> Task to carry out:
All of the data goes into your copy exactly as written. Images do not.

> Provided records:
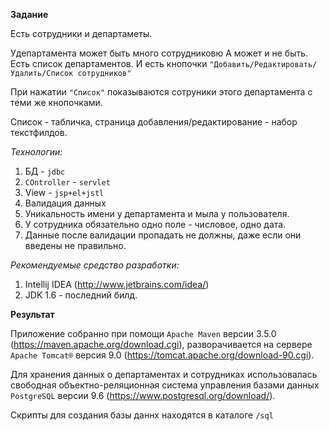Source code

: **Задание**

Есть сотрудники и департаметы.

Удепартамента может быть много сотрудниковю А может и не быть.
Есть список департаментов. И есть кнопочки `"Добавить/Редактировать/Удалить/Список сотрудников"`

При нажатии `"Список"` показываются сотруники этого департамента с теми же кнопочками.

Список - табличка, страница добавления/редактирование - набор текстфилдов.

_Технологии:_

1. БД - `jdbc`
2. `COntroller` - `servlet`
3. View - `jsp+el+jstl`
4. Валидация данных
5. Уникальность имени у департамента и мыла у пользователя.
6. У сотрудника обязательно одно поле - числовое, одно дата.
7. Данные после валидации пропадать не должны, даже если они введены не правильно.

_Рекомендуемые средство разработки:_

1. Intellij IDEA (http://www.jetbrains.com/idea/)
2. JDK 1.6 - последний билд.

**Результат**

Приложение собранно при помощи `Apache Maven` версии 3.5.0 (https://maven.apache.org/download.cgi),
разворачивается на сервере `Apache Tomcat®` версия 9.0 (https://tomcat.apache.org/download-90.cgi).

Для хранения данных о департаментах и сотрудниках использовалась свободная 
объектно-реляционная система управления базами данных `PostgreSQL` версии 9.6 
(https://www.postgresql.org/download/).

Скрипты для создания базы даннх находятся в каталоге `/sql`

> Answer for the task:
Source code

: **Задание**

Есть сотрудники и департаметы.

Удепартамента может быть много сотрудниковю А может и не быть.
Есть список департаментов. И есть кнопочки `"Добавить/Редактировать/Удалить/Список сотрудников"`

При нажатии `"Список"` показываются сотруники этого департамента с теми же кнопочками.

Список - табличка, страница добавления/редактирование - набор текстфилдов.

_Технологии:_

1. БД - `jdbc`
2. `COntroller` - `servlet`
3. View - `jsp+el+jstl`
4. Валидация данных
5. Уникальность имени у департамента и мыла у пользователя.
6. У сотрудника обязательно одно поле - числовое, одно дата.
7. Данные после валидации пропадать не должны, даже если они введены не правильно.

_Рекомендуемые средство разработки:_

1. Intellij IDEA (http://www.jetbrains.com/idea/)
2. JDK 1.6 - последний билд.

**Результат**

Приложение собранно при помощи `Apache Maven` версии 3.5.0 (https://maven.apache.org/download.cgi),
разворачивается на сервере `Apache Tomcat®` версия 9.0 (https://tomcat.apache.org/download-90.cgi).

Для хранения данных о департаментах и сотрудниках использовалась свободная 
объектно-реляционная система управления базами данных `PostgreSQL` версии 9.6 
(https://www.postgresql.org/download/).

Скрипты для создания базы даннх находятся в каталоге `/sql`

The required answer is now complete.